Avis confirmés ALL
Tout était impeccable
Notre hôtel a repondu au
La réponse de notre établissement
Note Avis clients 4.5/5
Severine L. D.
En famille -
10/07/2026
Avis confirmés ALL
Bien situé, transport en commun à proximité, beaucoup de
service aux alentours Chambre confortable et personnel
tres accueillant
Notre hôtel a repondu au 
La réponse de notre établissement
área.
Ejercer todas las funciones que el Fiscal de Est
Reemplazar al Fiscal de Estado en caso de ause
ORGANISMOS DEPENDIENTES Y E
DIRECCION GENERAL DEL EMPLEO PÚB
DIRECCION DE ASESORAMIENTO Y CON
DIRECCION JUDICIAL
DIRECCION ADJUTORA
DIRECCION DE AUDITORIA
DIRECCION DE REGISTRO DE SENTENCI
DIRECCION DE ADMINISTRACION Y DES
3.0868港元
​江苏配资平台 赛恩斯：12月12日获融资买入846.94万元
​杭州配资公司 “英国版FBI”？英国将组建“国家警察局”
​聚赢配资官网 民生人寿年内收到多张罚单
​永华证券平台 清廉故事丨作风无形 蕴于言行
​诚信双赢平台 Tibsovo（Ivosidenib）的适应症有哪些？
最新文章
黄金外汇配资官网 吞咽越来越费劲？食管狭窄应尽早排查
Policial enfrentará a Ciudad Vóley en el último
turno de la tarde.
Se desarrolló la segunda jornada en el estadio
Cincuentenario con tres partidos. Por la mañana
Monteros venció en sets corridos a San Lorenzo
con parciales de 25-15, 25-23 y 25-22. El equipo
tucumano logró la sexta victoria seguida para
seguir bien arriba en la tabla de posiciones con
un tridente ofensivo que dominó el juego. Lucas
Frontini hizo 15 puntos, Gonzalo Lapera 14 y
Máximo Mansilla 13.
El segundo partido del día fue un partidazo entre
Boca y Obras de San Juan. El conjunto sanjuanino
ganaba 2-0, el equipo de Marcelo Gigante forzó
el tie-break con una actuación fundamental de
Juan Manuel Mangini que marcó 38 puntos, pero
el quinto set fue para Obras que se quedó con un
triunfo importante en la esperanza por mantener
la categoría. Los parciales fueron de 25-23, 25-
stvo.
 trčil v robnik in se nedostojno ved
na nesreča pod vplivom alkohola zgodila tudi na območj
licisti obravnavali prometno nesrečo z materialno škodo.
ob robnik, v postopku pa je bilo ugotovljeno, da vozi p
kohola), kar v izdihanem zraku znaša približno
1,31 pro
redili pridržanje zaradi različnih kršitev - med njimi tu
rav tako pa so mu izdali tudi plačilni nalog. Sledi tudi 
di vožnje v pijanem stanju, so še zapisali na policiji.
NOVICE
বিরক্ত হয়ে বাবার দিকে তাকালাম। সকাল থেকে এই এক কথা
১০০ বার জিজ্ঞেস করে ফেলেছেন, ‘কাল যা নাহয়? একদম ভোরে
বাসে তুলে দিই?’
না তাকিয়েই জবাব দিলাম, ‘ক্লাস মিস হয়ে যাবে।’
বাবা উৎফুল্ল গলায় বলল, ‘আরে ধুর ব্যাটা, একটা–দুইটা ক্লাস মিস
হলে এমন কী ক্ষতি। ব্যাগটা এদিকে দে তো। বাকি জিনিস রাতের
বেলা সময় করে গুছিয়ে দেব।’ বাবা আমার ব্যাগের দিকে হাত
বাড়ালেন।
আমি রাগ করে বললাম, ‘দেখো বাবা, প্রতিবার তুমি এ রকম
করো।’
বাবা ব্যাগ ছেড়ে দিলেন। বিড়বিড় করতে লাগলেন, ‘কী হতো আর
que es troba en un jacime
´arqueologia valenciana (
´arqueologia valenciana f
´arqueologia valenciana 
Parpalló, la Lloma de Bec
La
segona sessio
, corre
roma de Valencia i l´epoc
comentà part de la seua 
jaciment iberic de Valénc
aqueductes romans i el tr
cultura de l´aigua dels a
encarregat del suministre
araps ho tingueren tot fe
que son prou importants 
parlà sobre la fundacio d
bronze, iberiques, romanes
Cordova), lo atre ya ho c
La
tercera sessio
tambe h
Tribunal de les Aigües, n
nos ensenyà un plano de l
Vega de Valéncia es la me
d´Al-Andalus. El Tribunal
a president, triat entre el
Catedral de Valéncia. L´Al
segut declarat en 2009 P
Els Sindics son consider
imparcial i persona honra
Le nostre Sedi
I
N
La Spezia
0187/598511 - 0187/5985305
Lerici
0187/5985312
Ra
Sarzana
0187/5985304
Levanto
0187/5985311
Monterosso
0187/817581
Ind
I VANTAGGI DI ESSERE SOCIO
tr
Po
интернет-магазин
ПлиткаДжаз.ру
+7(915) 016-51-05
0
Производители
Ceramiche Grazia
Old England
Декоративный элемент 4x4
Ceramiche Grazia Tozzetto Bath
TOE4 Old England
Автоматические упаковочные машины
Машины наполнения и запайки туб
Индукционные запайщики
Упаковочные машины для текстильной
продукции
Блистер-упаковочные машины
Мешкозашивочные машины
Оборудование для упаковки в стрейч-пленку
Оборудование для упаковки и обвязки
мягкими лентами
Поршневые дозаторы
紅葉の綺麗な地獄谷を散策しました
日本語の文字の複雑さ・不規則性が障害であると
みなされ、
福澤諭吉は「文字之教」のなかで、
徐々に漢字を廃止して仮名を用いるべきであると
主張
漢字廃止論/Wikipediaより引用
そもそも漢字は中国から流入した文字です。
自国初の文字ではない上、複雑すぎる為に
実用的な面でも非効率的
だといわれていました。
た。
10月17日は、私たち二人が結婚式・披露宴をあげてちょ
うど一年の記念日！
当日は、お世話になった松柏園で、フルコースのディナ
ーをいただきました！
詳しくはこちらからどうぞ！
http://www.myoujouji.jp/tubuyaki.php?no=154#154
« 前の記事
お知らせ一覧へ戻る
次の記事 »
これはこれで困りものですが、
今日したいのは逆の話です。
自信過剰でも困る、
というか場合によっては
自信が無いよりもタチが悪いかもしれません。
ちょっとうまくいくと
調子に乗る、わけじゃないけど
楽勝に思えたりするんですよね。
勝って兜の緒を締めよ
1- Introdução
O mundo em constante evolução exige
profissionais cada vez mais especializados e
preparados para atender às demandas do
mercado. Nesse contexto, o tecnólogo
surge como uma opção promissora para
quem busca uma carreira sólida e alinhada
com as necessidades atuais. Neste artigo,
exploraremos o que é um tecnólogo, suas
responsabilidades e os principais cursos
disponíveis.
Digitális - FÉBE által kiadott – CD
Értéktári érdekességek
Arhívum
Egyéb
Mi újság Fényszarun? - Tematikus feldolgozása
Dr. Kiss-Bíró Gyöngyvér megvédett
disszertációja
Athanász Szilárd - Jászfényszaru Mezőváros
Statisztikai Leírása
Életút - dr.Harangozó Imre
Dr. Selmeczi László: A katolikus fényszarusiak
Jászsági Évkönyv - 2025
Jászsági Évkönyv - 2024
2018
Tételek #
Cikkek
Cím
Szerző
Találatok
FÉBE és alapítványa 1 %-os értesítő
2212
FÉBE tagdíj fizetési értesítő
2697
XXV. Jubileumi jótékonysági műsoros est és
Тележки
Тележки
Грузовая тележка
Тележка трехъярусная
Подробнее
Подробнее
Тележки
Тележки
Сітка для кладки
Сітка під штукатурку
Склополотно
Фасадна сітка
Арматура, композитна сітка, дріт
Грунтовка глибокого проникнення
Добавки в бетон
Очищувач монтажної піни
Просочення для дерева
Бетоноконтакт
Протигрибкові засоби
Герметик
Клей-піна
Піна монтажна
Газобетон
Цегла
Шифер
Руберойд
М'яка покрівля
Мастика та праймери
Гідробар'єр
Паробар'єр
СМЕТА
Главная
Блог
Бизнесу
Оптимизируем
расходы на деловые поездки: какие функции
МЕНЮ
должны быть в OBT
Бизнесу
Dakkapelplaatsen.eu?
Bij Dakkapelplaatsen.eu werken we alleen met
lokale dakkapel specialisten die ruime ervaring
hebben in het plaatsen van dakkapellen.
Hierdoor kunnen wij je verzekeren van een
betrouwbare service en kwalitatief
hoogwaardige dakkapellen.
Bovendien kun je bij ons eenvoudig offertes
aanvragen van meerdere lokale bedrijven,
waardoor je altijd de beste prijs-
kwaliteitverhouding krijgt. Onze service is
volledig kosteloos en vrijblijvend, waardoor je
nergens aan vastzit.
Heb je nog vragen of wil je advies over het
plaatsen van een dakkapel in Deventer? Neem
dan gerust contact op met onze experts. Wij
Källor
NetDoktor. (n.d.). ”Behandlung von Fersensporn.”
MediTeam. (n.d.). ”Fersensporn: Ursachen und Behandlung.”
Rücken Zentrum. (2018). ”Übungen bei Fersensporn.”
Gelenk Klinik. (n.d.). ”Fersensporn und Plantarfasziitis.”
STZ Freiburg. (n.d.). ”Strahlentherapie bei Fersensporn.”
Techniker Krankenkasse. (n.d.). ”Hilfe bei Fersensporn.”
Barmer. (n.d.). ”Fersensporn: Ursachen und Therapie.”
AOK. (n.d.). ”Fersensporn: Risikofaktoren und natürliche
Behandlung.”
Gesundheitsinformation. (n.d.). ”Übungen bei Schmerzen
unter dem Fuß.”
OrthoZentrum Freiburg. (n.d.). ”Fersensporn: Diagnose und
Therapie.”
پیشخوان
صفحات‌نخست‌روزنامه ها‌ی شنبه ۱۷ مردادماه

> **Assigned task**
Working from the records above, write out verbatim only the lines from the line containing "El segundo partido" through the line containing "aqueductes romans i el tr".

> **Answer space**
El segundo partido del día fue un partidazo entre
Boca y Obras de San Juan. El conjunto sanjuanino
ganaba 2-0, el equipo de Marcelo Gigante forzó
el tie-break con una actuación fundamental de
Juan Manuel Mangini que marcó 38 puntos, pero
el quinto set fue para Obras que se quedó con un
triunfo importante en la esperanza por mantener
la categoría. Los parciales fueron de 25-23, 25-
stvo.
 trčil v robnik in se nedostojno ved
na nesreča pod vplivom alkohola zgodila tudi na območj
licisti obravnavali prometno nesrečo z materialno škodo.
ob robnik, v postopku pa je bilo ugotovljeno, da vozi p
kohola), kar v izdihanem zraku znaša približno
1,31 pro
redili pridržanje zaradi različnih kršitev - med njimi tu
rav tako pa so mu izdali tudi plačilni nalog. Sledi tudi 
di vožnje v pijanem stanju, so še zapisali na policiji.
NOVICE
বিরক্ত হয়ে বাবার দিকে তাকালাম। সকাল থেকে এই এক কথা
১০০ বার জিজ্ঞেস করে ফেলেছেন, ‘কাল যা নাহয়? একদম ভোরে
বাসে তুলে দিই?’
না তাকিয়েই জবাব দিলাম, ‘ক্লাস মিস হয়ে যাবে।’
বাবা উৎফুল্ল গলায় বলল, ‘আরে ধুর ব্যাটা, একটা–দুইটা ক্লাস মিস
হলে এমন কী ক্ষতি। ব্যাগটা এদিকে দে তো। বাকি জিনিস রাতের
বেলা সময় করে গুছিয়ে দেব।’ বাবা আমার ব্যাগের দিকে হাত
বাড়ালেন।
আমি রাগ করে বললাম, ‘দেখো বাবা, প্রতিবার তুমি এ রকম
করো।’
বাবা ব্যাগ ছেড়ে দিলেন। বিড়বিড় করতে লাগলেন, ‘কী হতো আর
que es troba en un jacime
´arqueologia valenciana (
´arqueologia valenciana f
´arqueologia valenciana 
Parpalló, la Lloma de Bec
La
segona sessio
, corre
roma de Valencia i l´epoc
comentà part de la seua 
jaciment iberic de Valénc
aqueductes romans i el tr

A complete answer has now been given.